◆ **Data**
>>>

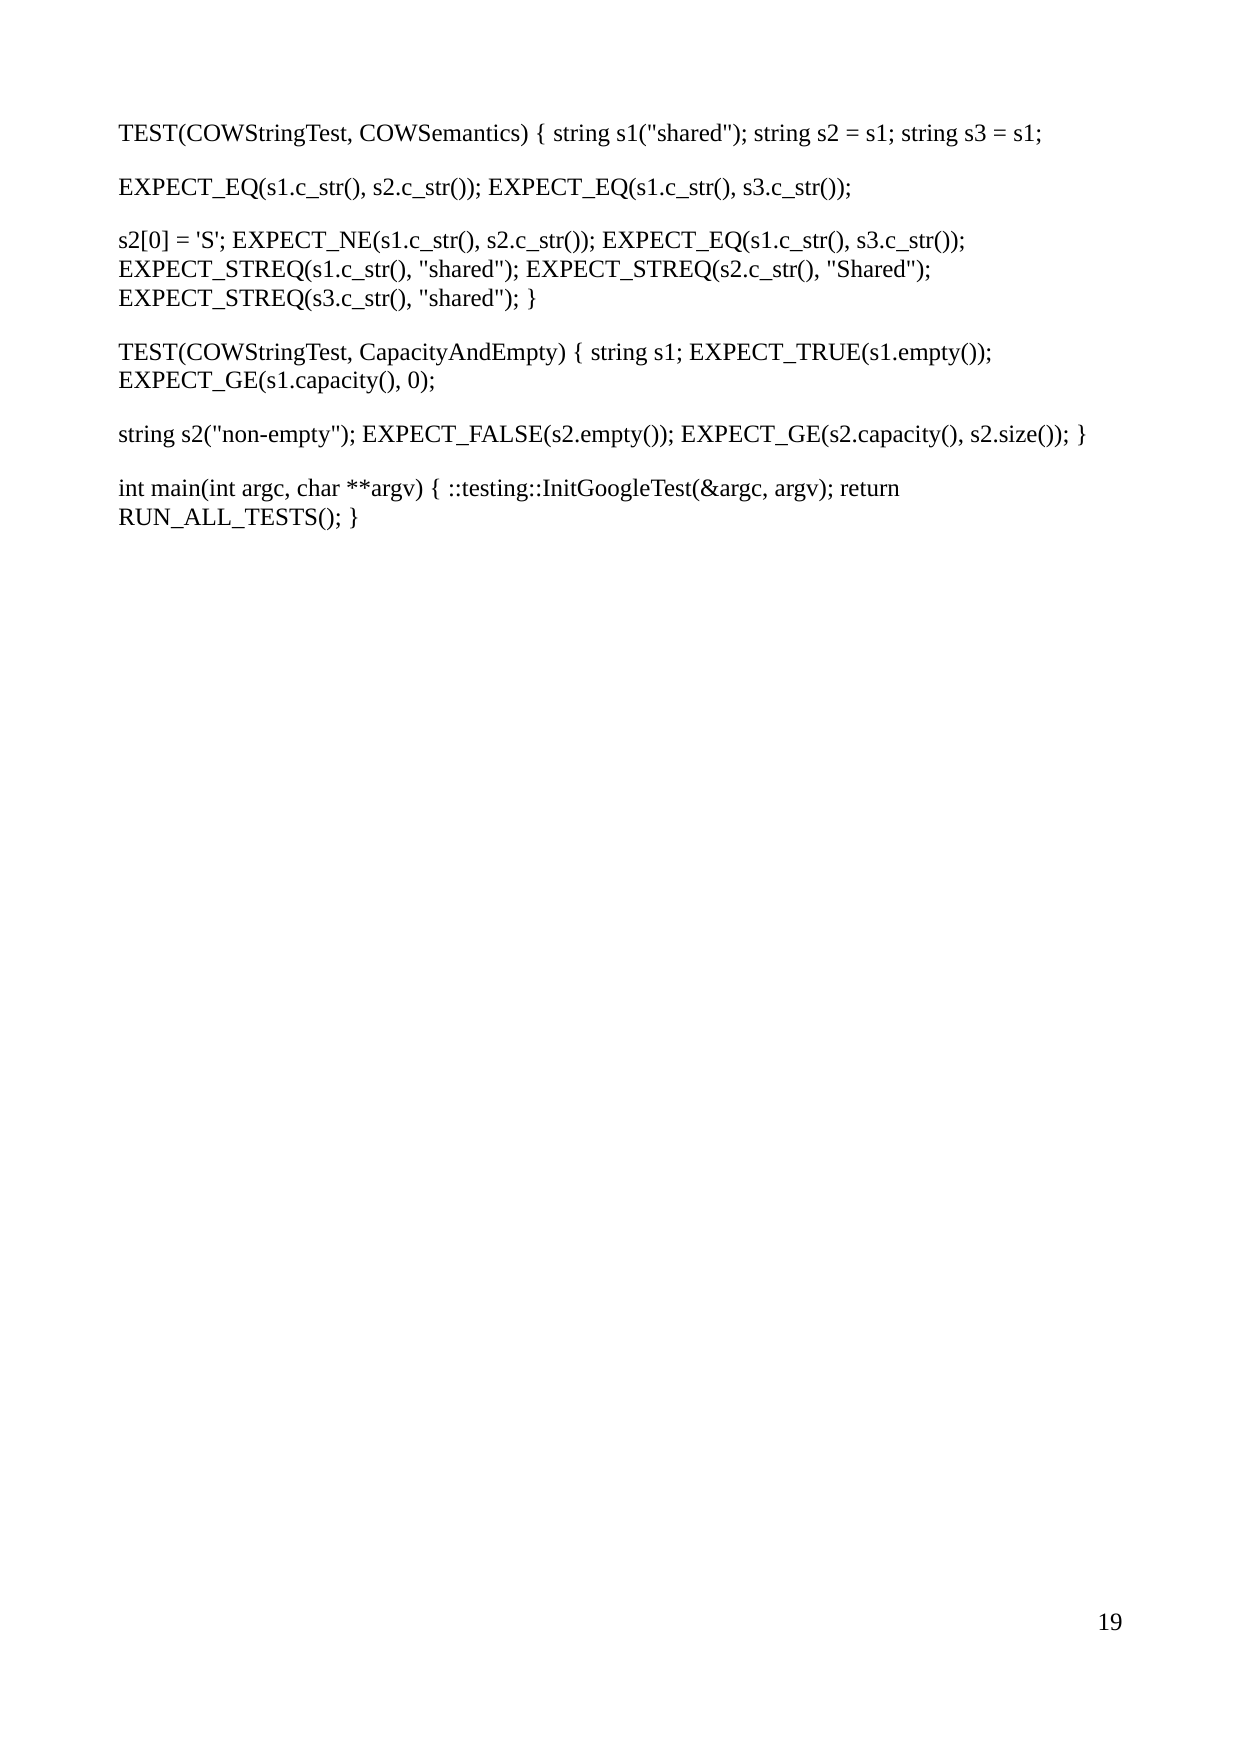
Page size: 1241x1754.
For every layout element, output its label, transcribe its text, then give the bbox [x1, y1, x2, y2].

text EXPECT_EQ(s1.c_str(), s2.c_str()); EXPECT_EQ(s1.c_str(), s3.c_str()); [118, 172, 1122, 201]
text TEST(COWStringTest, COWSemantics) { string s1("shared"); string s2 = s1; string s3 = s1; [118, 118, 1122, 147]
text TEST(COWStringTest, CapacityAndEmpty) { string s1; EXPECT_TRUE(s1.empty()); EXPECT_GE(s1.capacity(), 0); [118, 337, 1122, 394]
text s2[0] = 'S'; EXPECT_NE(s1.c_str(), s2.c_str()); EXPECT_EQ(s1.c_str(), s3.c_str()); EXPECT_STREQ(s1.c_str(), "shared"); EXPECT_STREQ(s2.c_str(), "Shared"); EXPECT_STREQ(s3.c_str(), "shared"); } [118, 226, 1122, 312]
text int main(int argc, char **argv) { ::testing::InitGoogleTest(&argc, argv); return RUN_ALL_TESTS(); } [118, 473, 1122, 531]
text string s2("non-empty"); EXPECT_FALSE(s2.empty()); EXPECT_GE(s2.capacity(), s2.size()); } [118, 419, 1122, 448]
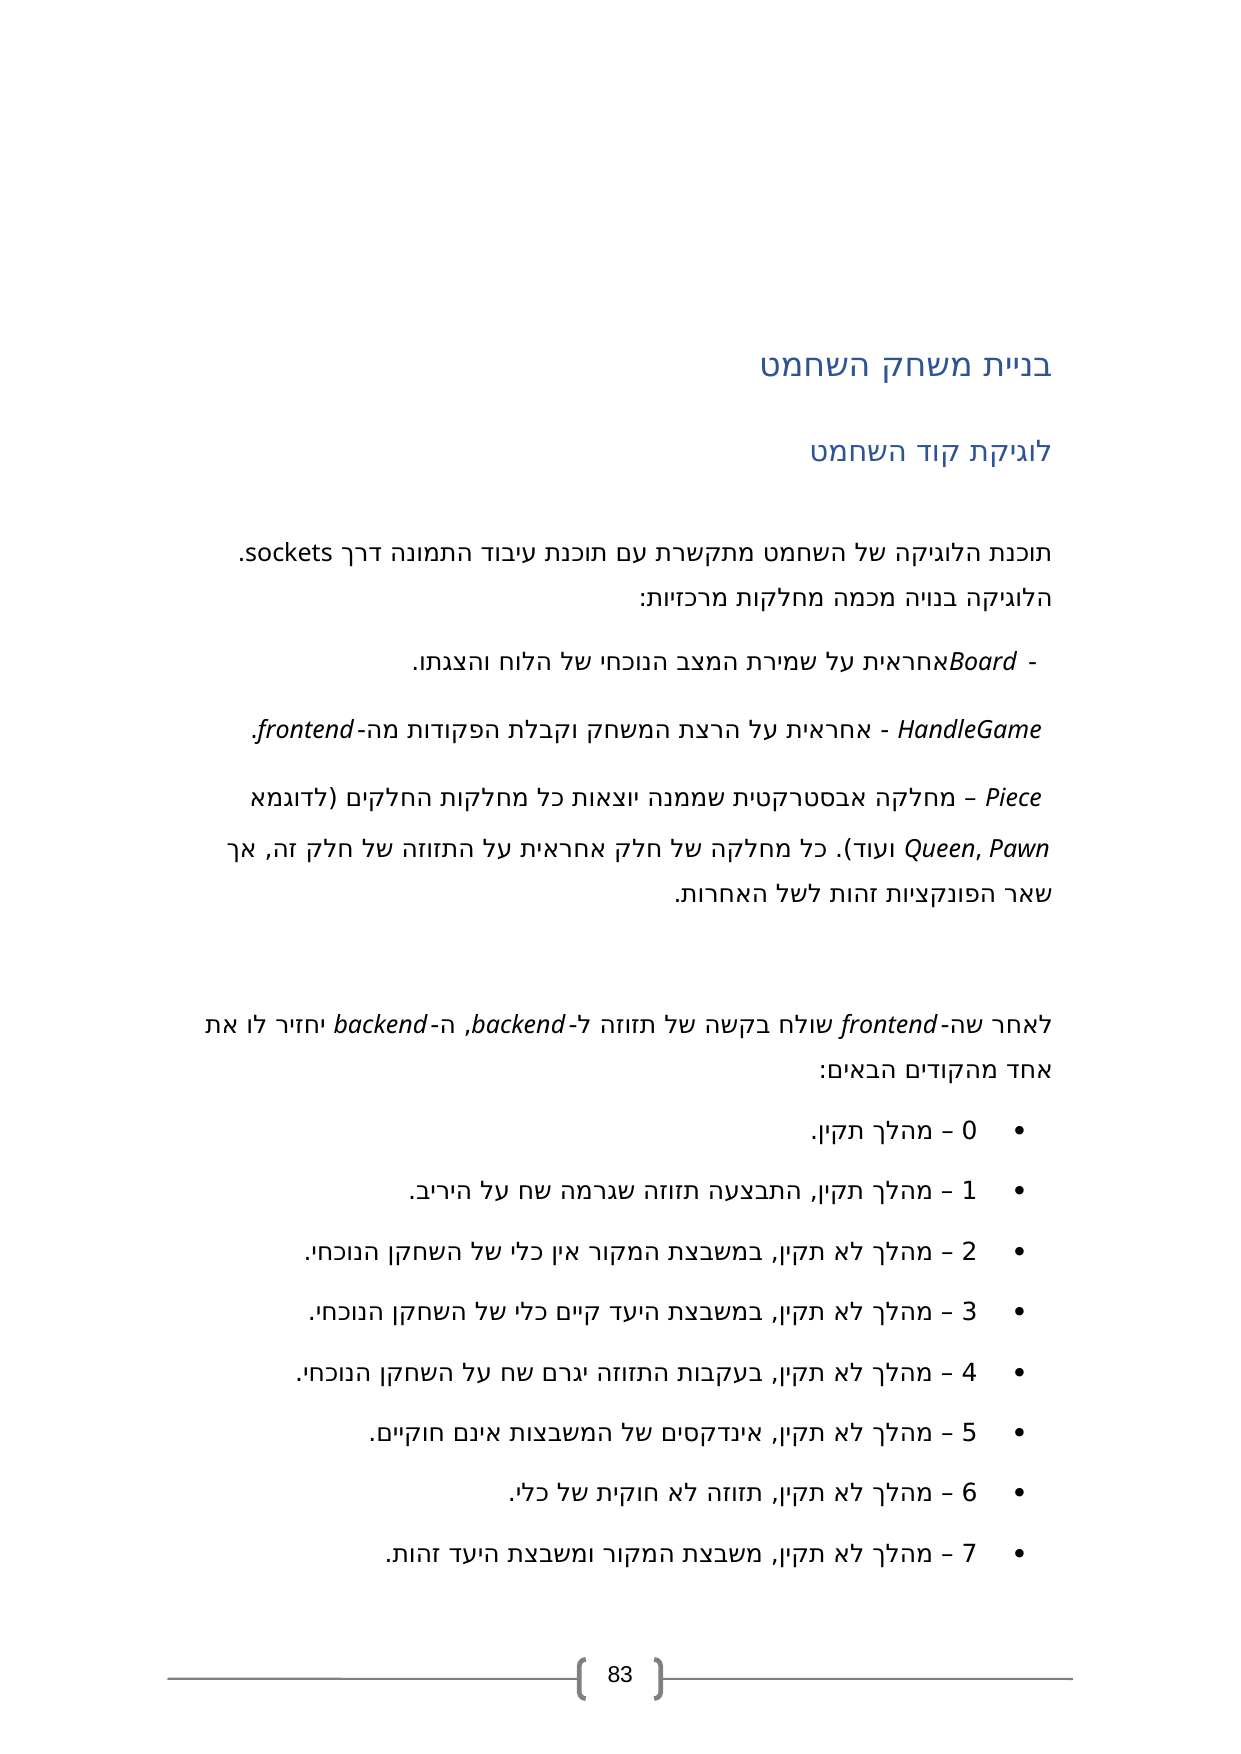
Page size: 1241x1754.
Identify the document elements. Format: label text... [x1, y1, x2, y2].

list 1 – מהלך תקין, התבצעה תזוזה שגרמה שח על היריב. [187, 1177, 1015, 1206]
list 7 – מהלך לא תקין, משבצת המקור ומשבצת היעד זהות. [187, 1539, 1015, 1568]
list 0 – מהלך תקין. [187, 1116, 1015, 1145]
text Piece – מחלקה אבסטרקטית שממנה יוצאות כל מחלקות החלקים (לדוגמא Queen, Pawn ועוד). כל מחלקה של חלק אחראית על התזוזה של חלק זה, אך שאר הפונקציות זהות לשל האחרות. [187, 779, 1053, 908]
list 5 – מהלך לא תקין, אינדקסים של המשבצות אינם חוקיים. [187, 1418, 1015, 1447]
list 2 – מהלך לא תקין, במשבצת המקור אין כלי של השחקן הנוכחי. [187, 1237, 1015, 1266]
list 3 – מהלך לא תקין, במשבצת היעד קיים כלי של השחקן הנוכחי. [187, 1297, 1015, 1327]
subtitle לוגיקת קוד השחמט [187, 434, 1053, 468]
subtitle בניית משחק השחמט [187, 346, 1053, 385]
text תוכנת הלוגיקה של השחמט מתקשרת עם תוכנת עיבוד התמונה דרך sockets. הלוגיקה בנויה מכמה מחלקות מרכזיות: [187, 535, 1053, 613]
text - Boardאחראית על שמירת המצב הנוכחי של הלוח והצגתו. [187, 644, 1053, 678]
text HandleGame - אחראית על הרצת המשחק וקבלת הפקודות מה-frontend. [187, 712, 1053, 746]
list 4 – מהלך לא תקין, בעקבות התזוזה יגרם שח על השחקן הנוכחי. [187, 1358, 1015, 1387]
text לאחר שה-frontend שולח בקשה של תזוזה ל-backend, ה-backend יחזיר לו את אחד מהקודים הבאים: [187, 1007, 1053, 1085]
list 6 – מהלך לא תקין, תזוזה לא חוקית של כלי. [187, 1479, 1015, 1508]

<<<
>>>

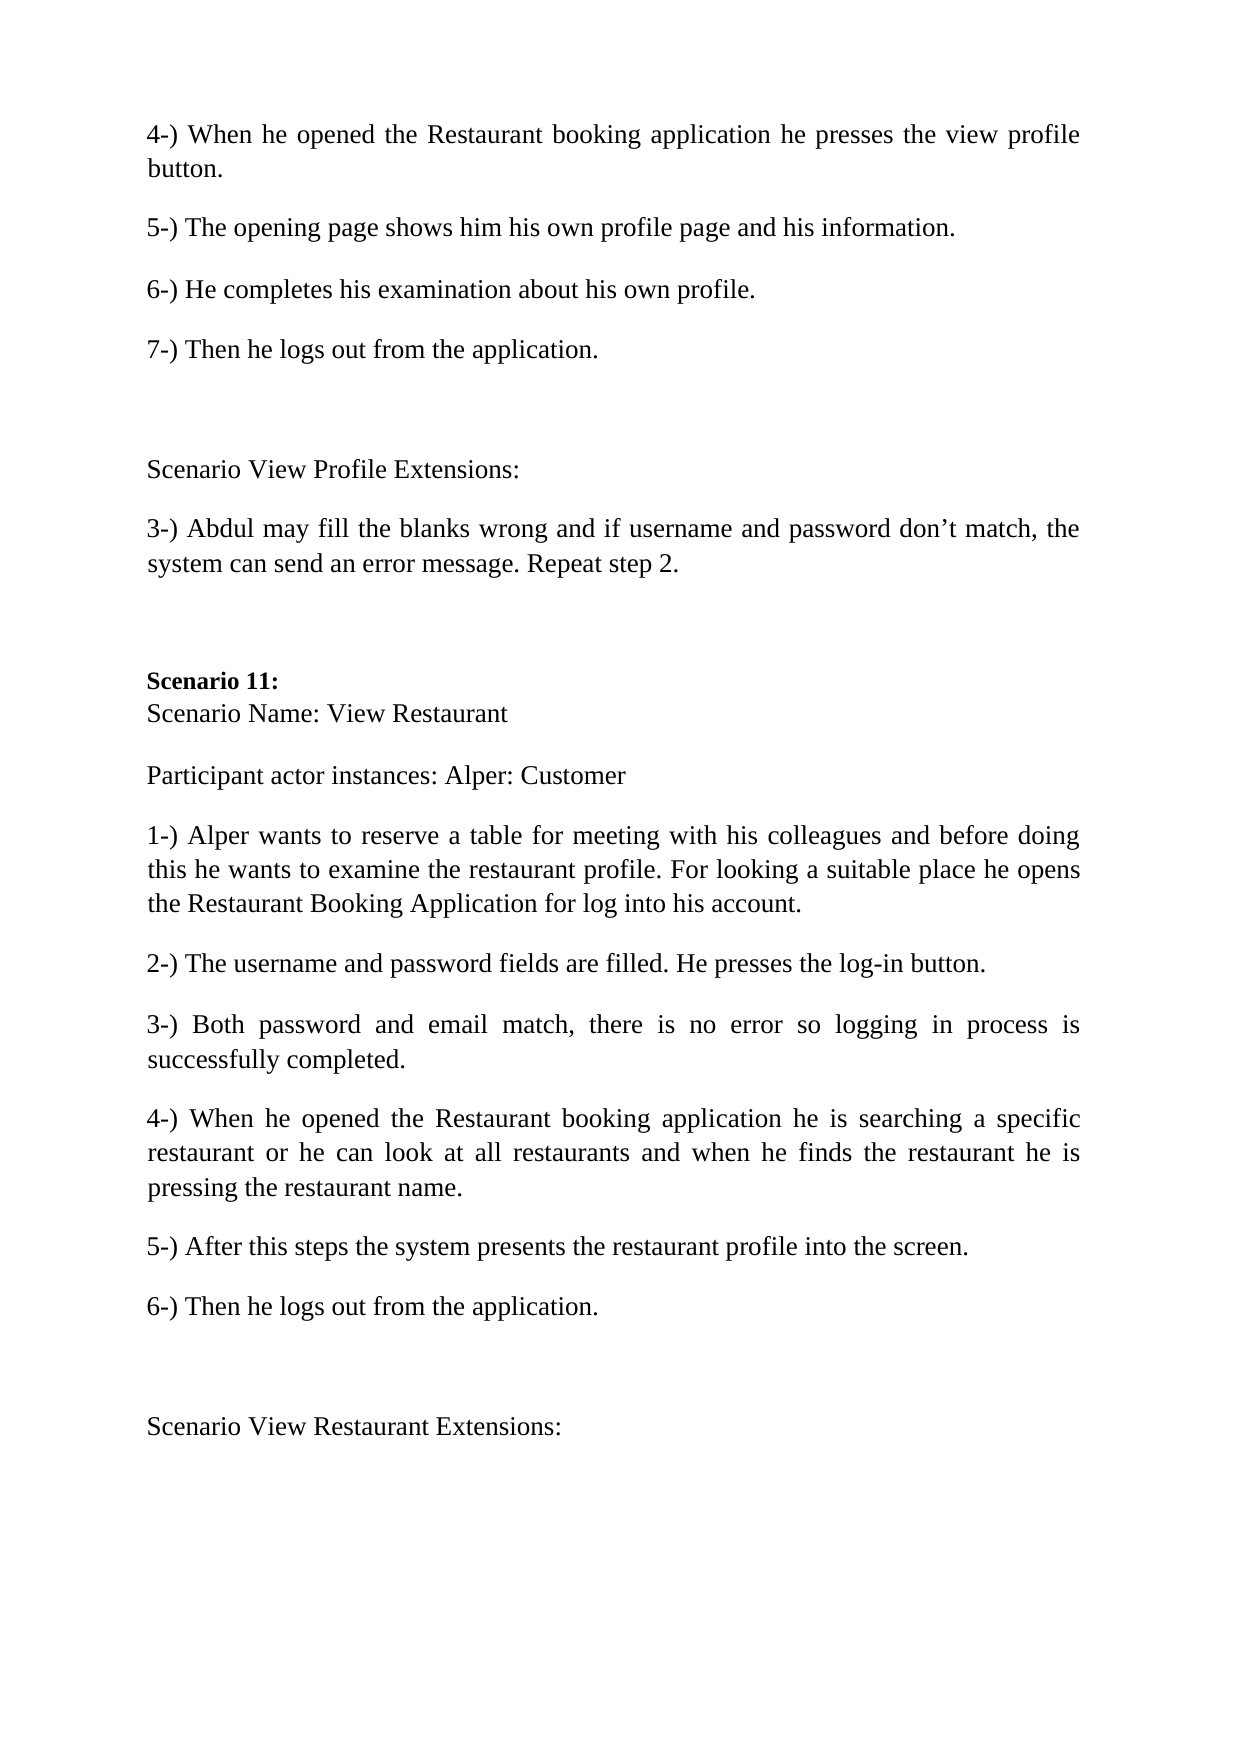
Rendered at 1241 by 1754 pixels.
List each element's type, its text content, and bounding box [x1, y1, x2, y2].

<<<

◆ **Exercise requirements**
Print exactly the lines above from the one with "Rendered at 1241 by 1754 pixels." to the one with "List each element's", including both.

◆ **Task output**
Rendered at 1241 by 1754 pixels.
List each element's type, its text content, and bounding box [x1, y1, x2, y2].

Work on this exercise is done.